When deciding a motion for summary judgment “[t]he evidence of the non-mov-ant is to be believed and all justifiable inferences are to be drawn in his favor ...” Anderson, 477 U.S. at 255, 106 S.Ct. at 2513. Thus, Wright’s affidavit that Pro-ko purchased asbestos from Union Carbide beginning in 1970 is to be believed. Reasonable inferences — that some of the asbestos Proko purchased was sent to the Indiana plant where Mr. Covalt worked— are to be drawn in his favor. Viewing the evidence in the light most favorable to Mr. Covalt, and drawing all reasonable inferences in his favor, there was evidence that Union Carbide supplied at least some of the asbestos that caused his asbestosis, and he was entitled to have a jury evaluate the credibility of Mr. Wright and the reliability of Union Carbide’s records.

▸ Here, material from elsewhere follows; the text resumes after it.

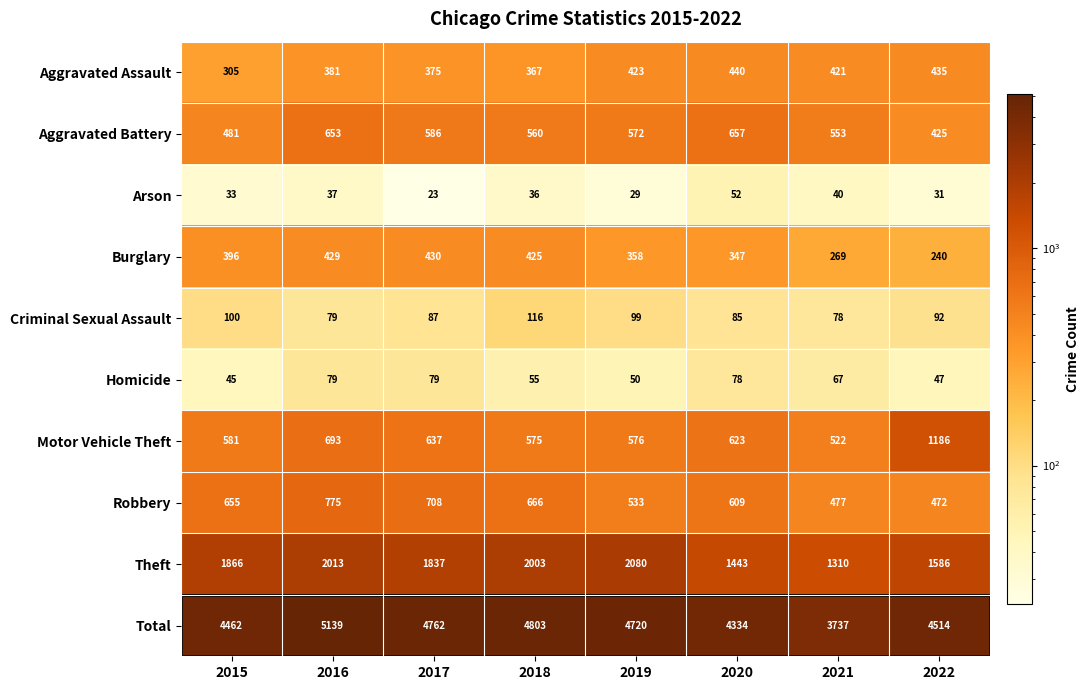

Which series has the largest total across all categories?

Total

Plaintiff’s evidence may not be as complete as one would like to see presented, and it was the plaintiff’s responsibility to seek additional discovery if he felt it was necessary, but the proper comparison is not to an ideal case, but to the minimum required to survive a motion for summary judgment. Mr. Covalt’s evidence meets the minimum requirements. Wright’s affidavit is not a mere “scintilla” of evidence (Anderson, 477 U.S. at 252, 106 S.Ct. at 2512); the doubts it raises as to the completeness of Union Carbide’s response to interrogatories and what the true facts are, are much more than metaphysical (Matsushita Elec. Industrial Co. v. Zenith Radio Corp., 475 U.S. 574, 586, 106 S.Ct. 1348, 1355-56, 89 L.Ed.2d 538 (1986)). In short, there is “sufficient evidence supporting the claimed factual dispute ... to require a jury or judge to resolve the parties’ differing versions of the truth at trial.” First Nat. Bank v. Cities Service, 391 U.S. 253, 288-89, 88 S.Ct. 1575, 1592, 20 L.Ed.2d 569 *486(1968). On remand, the trial court may determine that, prior to trial, additional discovery (1) to complete Union Carbide’s unnecessarily narrow responses to plaintiffs' interrogatories 12 and 13, (2) to ascertain the totality of Union Carbide or distributors’ shipments of Union Carbide asbestos to various Proko plants and (3) if and when other Proko plants transferred Union Carbide asbestos to the Cambridge City plant is required. Such discovery should clarify the facts from which inferences can or cannot be drawn. The judgment of the district court is

Reversed and Remanded for Further Proceedings Consistent Herewith.

. The extra link in the distribution chain would not relieve Union Carbide of liability, so this possibility still allows plaintiffs to prove their claim.

. Presumably Judge Tinder meant that there were no direct deliveries during the time that Covalt worked there, since Union Carbide admits to deliveries later.